As a songwriter, Hiorthøy plows through similar terrain, but whereas both McCartney and Moondog could connect through lyrics and vocals, Hiorthøy retreats to bedroom IDM. It's a gamble that's only half-successful – one almost wishes that he abandoned the beats and created the mournful mood masterpiece that struggles to escape My Last Day. Hiorthøy proves himself during the album's lengthy beatless passages to be one of the true heirs to Aphex Twin's Selected Ambient Works releases, doing both Mr. James' Drukqs and much of the Audio Dregs catalog one better by avoiding self-conscious beauty-mongering in favor of sheer melodic appeal. Clichéd as it may sound, I doubt I'll hear warmer or more deeply felt electronica in the upcoming year than Day's "Same old shit." Hiorthøy is unafraid to show the track's seams, and the intimacy pays off.
Alas, the bulk of Day exists in a middle ground between hazy triumph and a half-hearted going through the motions. Tracks like "I thought we could eat friends" or "Album" might fit in with braindancers like D'arcangelo, but Hiorthøy isn't aiming for dancefloor success or a concept defined by and through rigorous execution; as such, the album loses the ability to offer both unhinged pleasure and mechanical mind thrills.

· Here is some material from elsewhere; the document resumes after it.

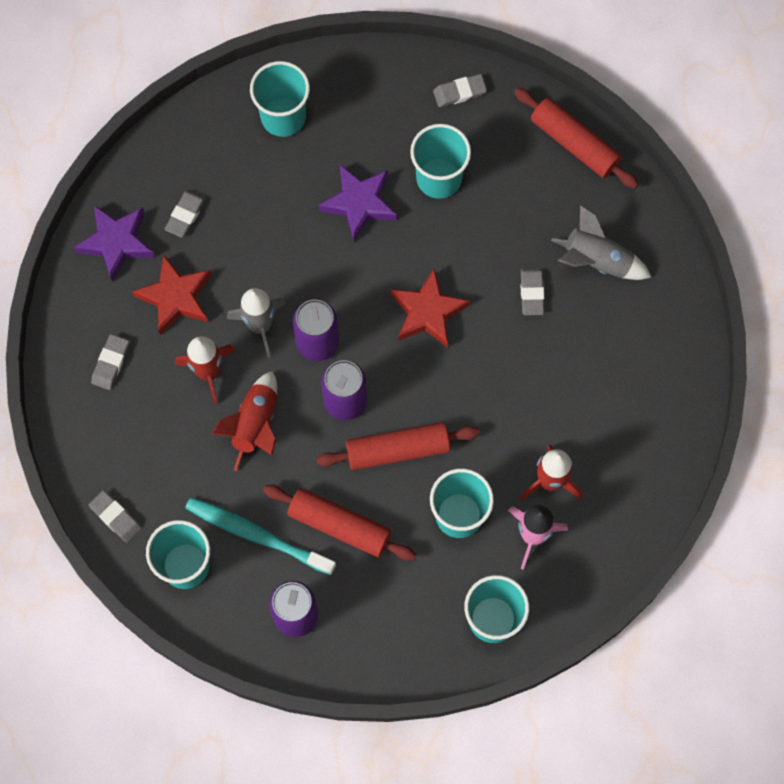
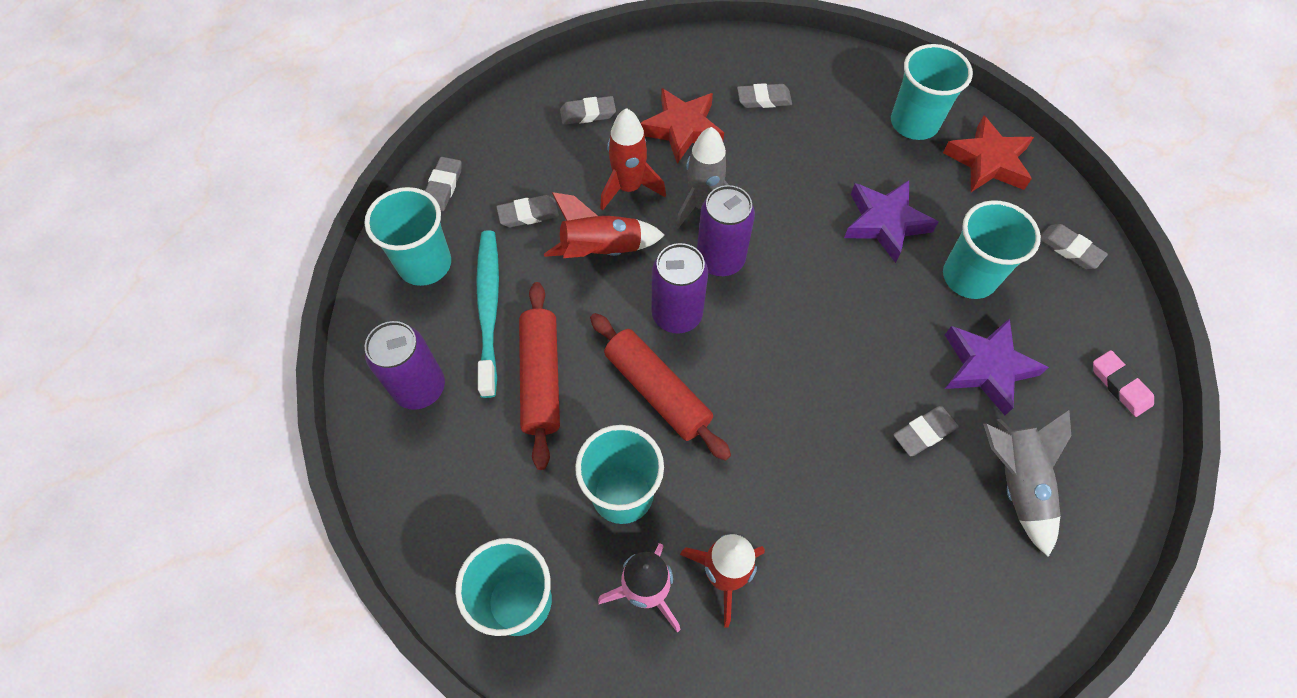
camera: 60 degrees right, 10 degrees down
purple star [74,205,155,282] -> purple star moved to [945,318,1049,415]
red star [390,268,470,348] -> red star moved to [943,115,1034,192]
red rolling pin [514,88,639,189] -> pink eraser [1093,350,1154,417]
none -> grey eraser [496,195,559,228]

This creates an uphill battle, and it's to Hiorthøy's credit that several tracks manage to break through the drab b-boy beats to define themselves. "Skuggan" is most successful, with the programming actually interacting with the melodies on display, rather than just providing obligatory accompaniment. That the song is over nine minutes long speaks to a greater ambition that the rest of the album doesn't really hint at. At his best, no one can touch Hiorthøy in creating minor epics or epics in miniature, but My Last Day often seems too content to operate on that small scale.